Personal use of Mantra: For a Mantra to have an effect it must be experienced and “felt” within one’s consciousness. Many single word Mantras can create a stimulus response in the brain, where a certain area would be turned “on” roughly similar to Dr. Penfield triggering the sensation of burnt toast. (q.v.) this can become a focal point for introspection and mindfulness. It clears the brain activity to a single point, no mean feat! The classic Om is phonetically “Aum” and is linked phonetically and possible functionally to the word “Amen”. The similarity to Yoga Mantras and Gregorian Chanting is clear. Mantras may have different effects from person to person. The differences are a result of the condition of the body and mind of the practitioner and thus, we can expect that the efficacy of a Mantra to change, as it changes us !!

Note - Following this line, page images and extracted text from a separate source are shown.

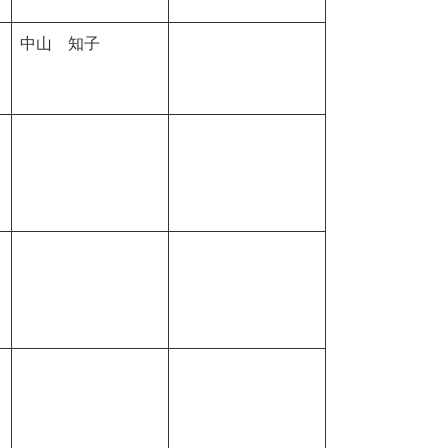
中山 知子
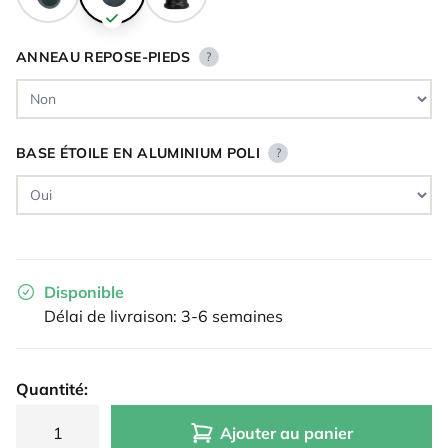
ANNEAU REPOSE-PIEDS
?
BASE ÉTOILE EN ALUMINIUM POLI
?
Disponible
Délai de livraison: 3-6 semaines
Quantité:
Ajouter au panier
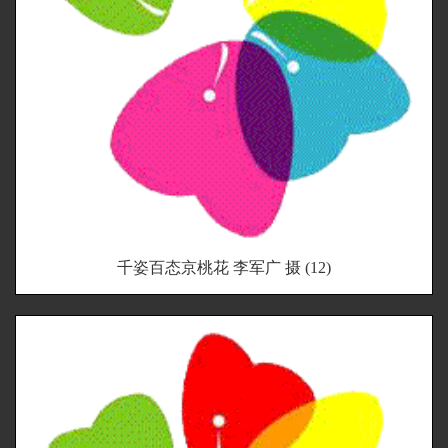
千姿百态京桃花 李军广 摄 (12)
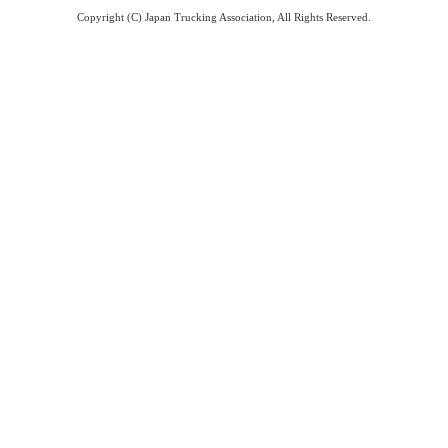
Copyright (C) Japan Trucking Association, All Rights Reserved.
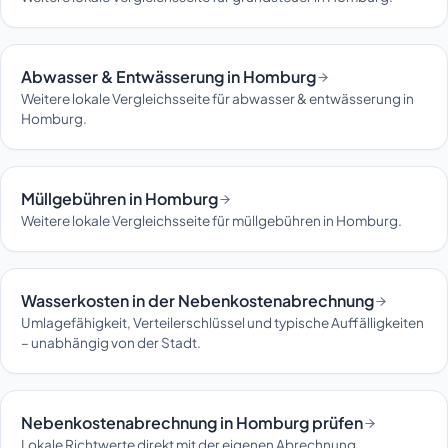
Abwasser & Entwässerung in Homburg
Weitere lokale Vergleichsseite für abwasser & entwässerung in
Homburg.
Müllgebühren in Homburg
Weitere lokale Vergleichsseite für müllgebühren in Homburg.
Wasserkosten in der Nebenkostenabrechnung
Umlagefähigkeit, Verteilerschlüssel und typische Auffälligkeiten
– unabhängig von der Stadt.
Nebenkostenabrechnung in Homburg prüfen
Lokale Richtwerte direkt mit der eigenen Abrechnung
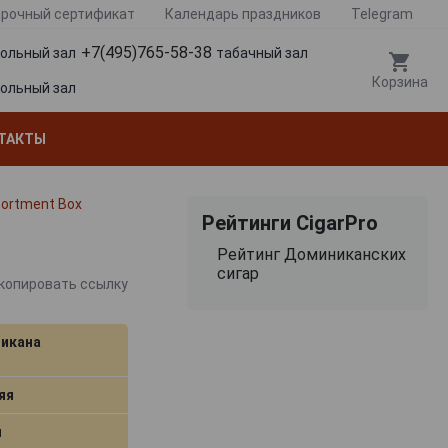
рочный сертификат
Календарь праздников
Telegram
+7(495)765-58-38
гольный зал
табачный зал
Корзина
гольный зал
ТАКТЫ
sortment Box
Рейтинги CigarPro
Рейтинг Доминиканских
сигар
копировать ссылку
икана
яя
я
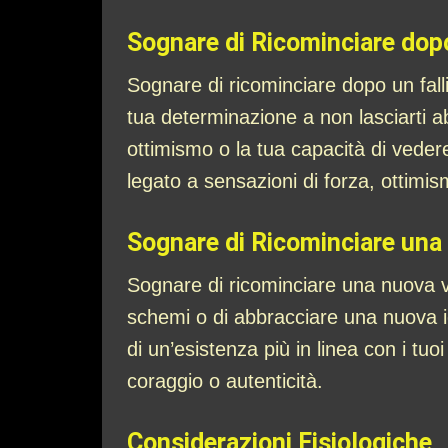
Sognare di Ricominciare dop
Sognare di ricominciare dopo un falli
tua determinazione a non lasciarti ab
ottimismo o la tua capacità di veder
legato a sensazioni di forza, ottimi
Sognare di Ricominciare una
Sognare di ricominciare una nuova vita
schemi o di abbracciare una nuova ide
di un’esistenza più in linea con i tu
coraggio o autenticità.
Considerazioni Fisiologiche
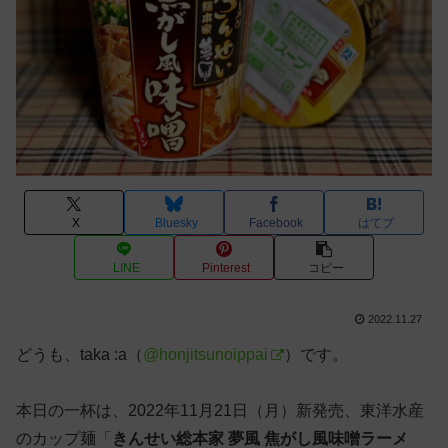
X
Bluesky
Facebook
はてブ
LINE
Pinterest
コピー
2022.11.27
どうも、taka :a（
@honjitsunoippai
）です。
本日の一杯は、2022年11月21日（月）新発売、東洋水産
のカップ麺「
きんせい総本家 夢風 焦がし風味噌ラーメ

Gabriel Axel: Mantras can be done vocally, sub-vocally (whispering) or silently in the mind. It is recommended to start aloud, and then proceed with the more silent variations. Silent repetition does have an effect; when the frequency of any sound is high enough, it extends beyond the human range of hearing and eventually achieves stillness, which is beyond sound itself Moreover, group chanting or recitation of mantra can synchronize the brainwaves between the participants, achieving yet another level of collective effect, as has been shown between musicians, which can help to understand the functional basis for group chanting in many of the world’s wisdom traditions. And so we see that mantras have a subliminal effect on the body and mind. This effect changes over the course of Mantra chanting, as the Mantra changes the body and the mind. Many yoga mantras are based on Sanskrit, which itself was intentionally designed to be sonorous and cause a reflection of the thing being vocalized. Mantras may be performed ‘out loud’, quietly (whispering) or silently in the mind.